Simply put, if people don’t know how to compare different companies’ environmental performance then there is always the risk that people will be comparing apples with oranges. With a plethora of standards and labels developing at present, this risks creating confusion as we all try to keep up with different developments creating different data reporting requirements.
With this background, it’s important to note that there is a major move in the EU to create a consistent taxonomy designed to help clarify what economic activities can be considered as environmentally sustainable and which will be integrated into legislation. A first draft is due Q1 2019. Article 3 of the Taxonomy regulation proposal sets out the criteria for determining the environmental sustainability of an economic activity, in line with six environmental objectives:
- Climate Change Mitigation
- Climate Change Adaptation
- Sustainable use and protection of water and marine resources
- Transition to a circular economy, waste prevention and recycling
- Pollution prevention control, and
- Protection of healthy ecosystems.
Look past the European legalese and the acronyms, and you’ll see a concerted effort within the EU to solve the apples and oranges problem. A central part of this is creating a system in which definitions give greater certainty to the data being examined, and provide a basis for harmonizing standards and labeling schemes in this area.

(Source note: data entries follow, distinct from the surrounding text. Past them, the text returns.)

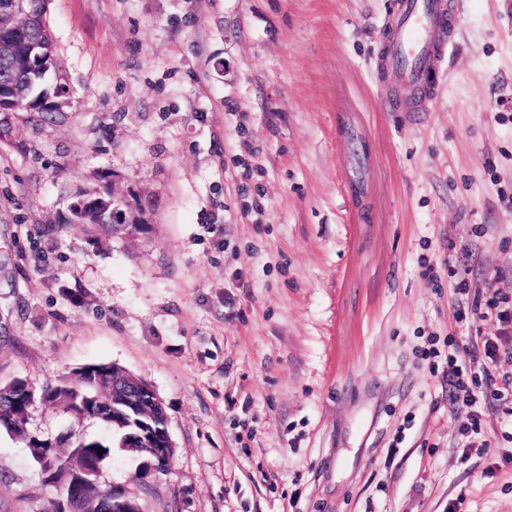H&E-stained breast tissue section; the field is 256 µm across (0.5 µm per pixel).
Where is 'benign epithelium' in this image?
I'll return each mask as SVG.
<instances>
[{"instance_id": "7a95c632", "label": "benign epithelium", "mask_w": 512, "mask_h": 512, "mask_svg": "<svg viewBox=\"0 0 512 512\" xmlns=\"http://www.w3.org/2000/svg\"><path fill=\"white\" fill-rule=\"evenodd\" d=\"M30 0H0V57L14 62L22 60L34 68L48 67L52 55L55 38L52 30L45 28L35 33L32 31V11L27 7ZM55 95L48 98L52 107L62 111L69 103V88L61 73L55 75ZM29 105L15 97L7 86L0 84V141L9 136L12 130L14 115L29 112ZM76 208L70 215L74 224L83 223L82 216L99 207V199L93 192L79 193ZM152 202L145 201L130 188H122L112 183V200L108 208L107 223L124 238H137L139 234L133 226L151 224ZM123 393L120 401L145 420L161 439V447L150 449L144 455L141 466L145 475L156 472L153 459L173 461L174 443L171 439L168 423H156V415L163 403L154 389L142 379H127L122 383ZM93 464L84 455L71 458V469L68 476L66 495L58 494L49 499L45 507L47 512H109L106 507L92 499L85 486L86 475L92 472ZM42 482L51 489L58 488V475L53 466L52 457L46 456L40 463ZM112 508L122 512H141L135 497L131 496L126 486L112 484Z\"/></svg>"}]
</instances>
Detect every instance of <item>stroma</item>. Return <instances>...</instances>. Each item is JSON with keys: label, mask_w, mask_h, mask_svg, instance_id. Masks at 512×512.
Here are the masks:
<instances>
[{"label": "stroma", "mask_w": 512, "mask_h": 512, "mask_svg": "<svg viewBox=\"0 0 512 512\" xmlns=\"http://www.w3.org/2000/svg\"><path fill=\"white\" fill-rule=\"evenodd\" d=\"M449 2L412 112L379 63L397 0H49L70 104L0 141V381L149 383L171 473L103 467L142 512H512V337L476 433L421 356L466 360L512 299V0ZM116 182L149 236L66 223ZM41 489L0 433V512Z\"/></svg>", "instance_id": "stroma-1"}]
</instances>
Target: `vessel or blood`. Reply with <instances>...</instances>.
Here are the masks:
<instances>
[{
	"label": "vessel or blood",
	"instance_id": "vessel-or-blood-1",
	"mask_svg": "<svg viewBox=\"0 0 512 512\" xmlns=\"http://www.w3.org/2000/svg\"><path fill=\"white\" fill-rule=\"evenodd\" d=\"M442 18L440 0H398L396 23L383 48L387 64L425 97L432 93L429 76L439 69L443 58Z\"/></svg>",
	"mask_w": 512,
	"mask_h": 512
}]
</instances>
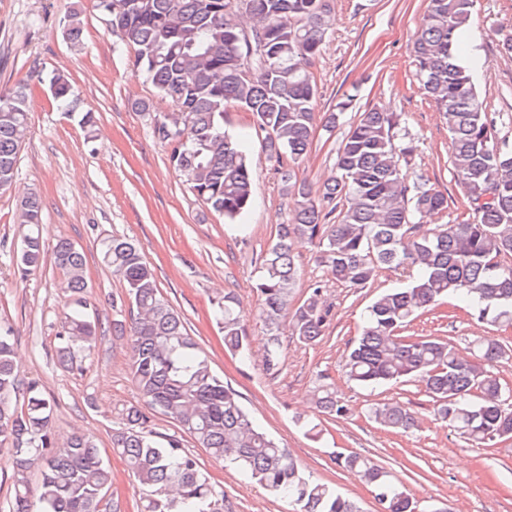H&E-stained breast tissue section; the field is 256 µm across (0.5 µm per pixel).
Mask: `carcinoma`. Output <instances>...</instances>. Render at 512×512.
Returning a JSON list of instances; mask_svg holds the SVG:
<instances>
[{
	"instance_id": "1",
	"label": "carcinoma",
	"mask_w": 512,
	"mask_h": 512,
	"mask_svg": "<svg viewBox=\"0 0 512 512\" xmlns=\"http://www.w3.org/2000/svg\"><path fill=\"white\" fill-rule=\"evenodd\" d=\"M123 0H99L112 29L134 53L158 94L173 111L153 119L155 136L170 147L169 162L188 190L209 211L237 224L254 203V171L240 134L224 128L233 106L252 114L255 132L285 192L296 197L293 222L279 225L258 267L253 285L258 317L266 330V370H279L281 335L289 330L310 344L323 336L330 306L321 285H309L297 307L300 281L294 243L316 250V260L336 281L368 287L381 268L408 274L402 288L378 294L366 308L360 336L345 358L349 381L363 388L416 379L434 404L436 420L473 447L512 438V408L501 397L512 393L493 372L508 356L495 336L470 342L475 359L463 362L448 342L432 336H402L419 316L455 299L478 321L499 329L512 326V149L499 144L495 121L486 112L473 68L464 61L463 34L474 0H427L425 24L412 47L418 88L448 126L450 162L476 219H466L420 237L416 216L448 208V197L426 184L409 188L398 157L414 147L402 133L401 117L367 110L344 135L336 175L316 192L297 177L311 144L318 88L308 70L319 55L334 15L333 0H141L131 12ZM263 51L254 52V79L240 76L246 58L243 29ZM39 83L68 110L78 94L65 74ZM30 87L20 83L0 92V191L14 181L17 154L28 133ZM351 99L323 115L334 131ZM17 267L24 277L39 270L45 247L39 234L42 205L35 195L22 203ZM101 257L124 283L129 318L112 320L127 334L130 375L144 405L122 409L123 427L112 433V451L144 493V512H224V490L182 438L150 428L157 413L173 422L198 447L224 466L241 471L272 494L292 500L298 512H360L354 501L306 475L296 458L247 413L239 394L224 384L186 322L160 291L140 247L126 238L102 242ZM74 307L56 336V360L72 369L90 358L106 335L83 311L90 286L85 255L69 240L54 250ZM236 296L227 292L214 308L224 348L241 364L251 360ZM14 331L0 325V447L11 451L14 480L9 512H104L112 471L95 440L74 433L55 439V401L37 381L22 382L13 367ZM481 393L473 399V391ZM317 411L345 416L350 408L336 386L321 379L313 391ZM368 416L403 433L417 426L415 414L397 401L375 403ZM342 466L375 488L378 512H419L383 467L358 453L339 455ZM39 472L32 489L28 472Z\"/></svg>"
}]
</instances>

This sentiment is to be applauded, but how it develops is another matter. There is a risk that the definitions become unwieldy, and that this could become a “tick box” exercise rather than a flexible regulatory device that evolves over time. We are supportive of the sentiment but concerned about the practicalities, and we’re not the only ones.
Earlier in the year. when the EU Commission announced its plans in this area, a CFA Institute poll of EU investment professionals showed “little support for an EU-level ESG taxonomy of ESG activities: 35 percent were in favour of a voluntary taxonomy and 24 percent would support a mandatory taxonomy”.
We agree with Alexander Barkawi, who said that “… we need a perspective of things that has a continuum. For example, with credit risk ratings, this is not a binary 1 or 0 analysis. This gives us a range from triple A to junk. This is exactly what we need in the sustainability world and, on top of this, we need [environmental analysis] to be integrated into mainstream credit risk assessments.”
The UN-backed Principles for Responsible investment have provided a good summary of the aims and intent here, noting that “the sustainability taxonomy will, in time, become embedded in EU legislation … (and) policy makers in markets outside of the EU will observe the EU’s sustainability taxonomy to inform evolution of their own taxonomies.” There is still time to provide input to the European Commission on this, and a number of organizations are doing so.